# Easy Life ProFito and shrimps



## andyh (8 Mar 2009)

Easy Life ProFito

apparently this contains trace copper, see extract below:

"The presence of high concentrations of especially iron, potassium and magnesium in ProFito, the need of the plants is fullfilled to take up large amounts of these nutrients. Moreover this plant nourishment product consists of many additional socalled micronutrients such as manganese, boron, cobalt, lithium, molybdenum, copper, tin, nickel, fluorine, iodine, aluminium, zinc, selenium and vanadium. These substances in combination with a number of rare minerals give the plants just what they need to grow up easily. The plants are stimulated to form cytokinines (plant hormones) in greater quantities so that cell division proceeds more rapidly. Leaves grow bigger and wider, and additionally the leaves show a more intensive colouration."

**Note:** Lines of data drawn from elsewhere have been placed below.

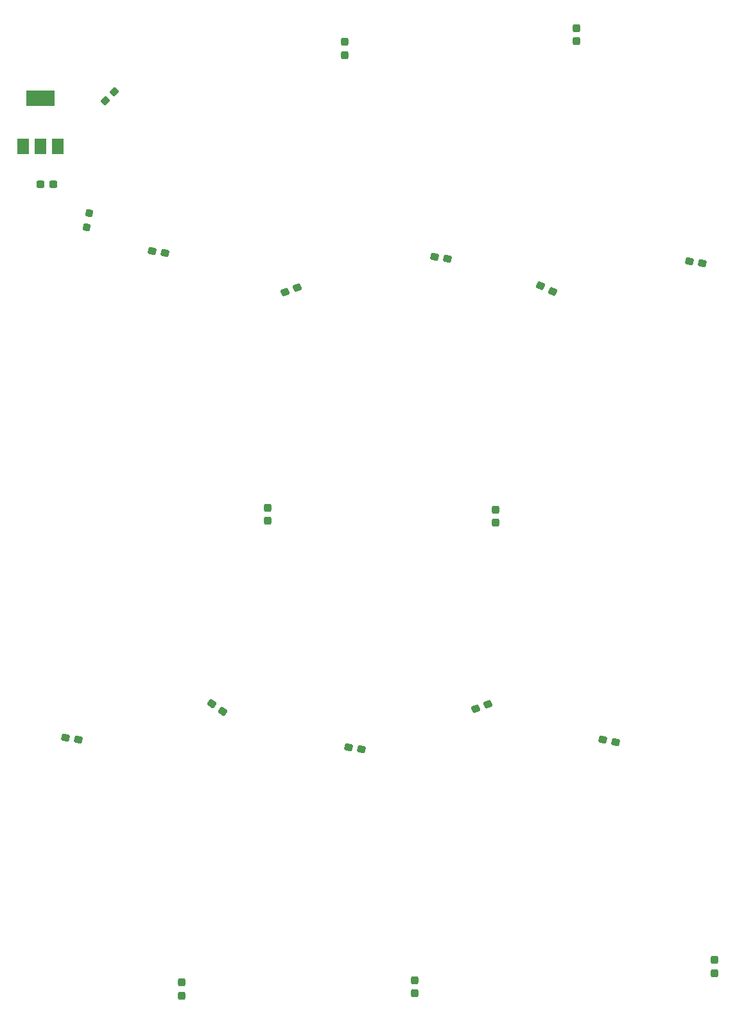
<source format=gbp>
G04 #@! TF.GenerationSoftware,KiCad,Pcbnew,7.0.2*
G04 #@! TF.CreationDate,2023-12-05T14:33:53-06:00*
G04 #@! TF.ProjectId,SixteenSegClock-Main,53697874-6565-46e5-9365-67436c6f636b,A*
G04 #@! TF.SameCoordinates,PX9fcafb8PYcb70528*
G04 #@! TF.FileFunction,Paste,Bot*
G04 #@! TF.FilePolarity,Positive*
%FSLAX46Y46*%
G04 Gerber Fmt 4.6, Leading zero omitted, Abs format (unit mm)*
G04 Created by KiCad (PCBNEW 7.0.2) date 2023-12-05 14:33:53*
%MOMM*%
%LPD*%
G01*
G04 APERTURE LIST*
G04 Aperture macros list*
%AMRoundRect*
0 Rectangle with rounded corners*
0 $1 Rounding radius*
0 $2 $3 $4 $5 $6 $7 $8 $9 X,Y pos of 4 corners*
0 Add a 4 corners polygon primitive as box body*
4,1,4,$2,$3,$4,$5,$6,$7,$8,$9,$2,$3,0*
0 Add four circle primitives for the rounded corners*
1,1,$1+$1,$2,$3*
1,1,$1+$1,$4,$5*
1,1,$1+$1,$6,$7*
1,1,$1+$1,$8,$9*
0 Add four rect primitives between the rounded corners*
20,1,$1+$1,$2,$3,$4,$5,0*
20,1,$1+$1,$4,$5,$6,$7,0*
20,1,$1+$1,$6,$7,$8,$9,0*
20,1,$1+$1,$8,$9,$2,$3,0*%
G04 Aperture macros list end*
%ADD10R,1.500000X2.000000*%
%ADD11R,3.800000X2.000000*%
%ADD12RoundRect,0.237500X-0.044194X-0.380070X0.380070X0.044194X0.044194X0.380070X-0.380070X-0.044194X0*%
%ADD13RoundRect,0.237500X0.237500X-0.300000X0.237500X0.300000X-0.237500X0.300000X-0.237500X-0.300000X0*%
%ADD14RoundRect,0.237500X-0.372264X-0.088463X0.171520X-0.342034X0.372264X0.088463X-0.171520X0.342034X0*%
%ADD15RoundRect,0.237500X0.190480X-0.287443X0.277304X0.204960X-0.190480X0.287443X-0.277304X-0.204960X0*%
%ADD16RoundRect,0.237500X-0.336684X-0.181797X0.254201X-0.285986X0.336684X0.181797X-0.254201X0.285986X0*%
%ADD17RoundRect,0.237500X-0.200678X-0.325783X0.363138X-0.120571X0.200678X0.325783X-0.363138X0.120571X0*%
%ADD18RoundRect,0.237500X-0.237500X0.300000X-0.237500X-0.300000X0.237500X-0.300000X0.237500X0.300000X0*%
%ADD19RoundRect,0.237500X-0.381970X-0.022476X0.109521X-0.366622X0.381970X0.022476X-0.109521X0.366622X0*%
%ADD20RoundRect,0.237500X-0.300000X-0.237500X0.300000X-0.237500X0.300000X0.237500X-0.300000X0.237500X0*%
G04 APERTURE END LIST*
D10*
X9400000Y130900000D03*
D11*
X11700000Y137200000D03*
D10*
X11700000Y130900000D03*
X14000000Y130900000D03*
D12*
X21403880Y138104880D03*
X20184120Y136885120D03*
D13*
X82394000Y146477500D03*
X82394000Y144752500D03*
D14*
X79225690Y111750492D03*
X77662310Y112479508D03*
D15*
X18077454Y122043637D03*
X17760546Y120246363D03*
D16*
X65343397Y116045228D03*
X63644603Y116344772D03*
D17*
X70724485Y57329992D03*
X69103515Y56740008D03*
D16*
X87573397Y52325228D03*
X85874603Y52624772D03*
D13*
X41634000Y83207500D03*
X41634000Y81482500D03*
D18*
X100554000Y21862500D03*
X100554000Y23587500D03*
D16*
X28123397Y116795228D03*
X26424603Y117094772D03*
D18*
X71704000Y81232500D03*
X71704000Y82957500D03*
D17*
X45524485Y112219992D03*
X43903515Y111630008D03*
D19*
X35680519Y56380290D03*
X34267481Y57369710D03*
D16*
X98993397Y115445228D03*
X97294603Y115744772D03*
D13*
X61034000Y20897500D03*
X61034000Y19172500D03*
D16*
X16703397Y52625228D03*
X15004603Y52924772D03*
D18*
X30284000Y18892500D03*
X30284000Y20617500D03*
X51834000Y142912500D03*
X51834000Y144637500D03*
D16*
X54023397Y51345228D03*
X52324603Y51644772D03*
D20*
X13406500Y125875000D03*
X11681500Y125875000D03*
M02*

</source>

Anybody used this with a shrimp tank, i have a heavily planted tank and need a decent fertilizer.


----------



## George Farmer (9 Mar 2009)

I've used this with CRS, cherries and Amano shrimp.  No problems.


----------



## andyh (10 Mar 2009)

George Farmer said:
			
		

> I've used this with CRS, cherries and Amano shrimp.  No problems.



Thanks George!


----------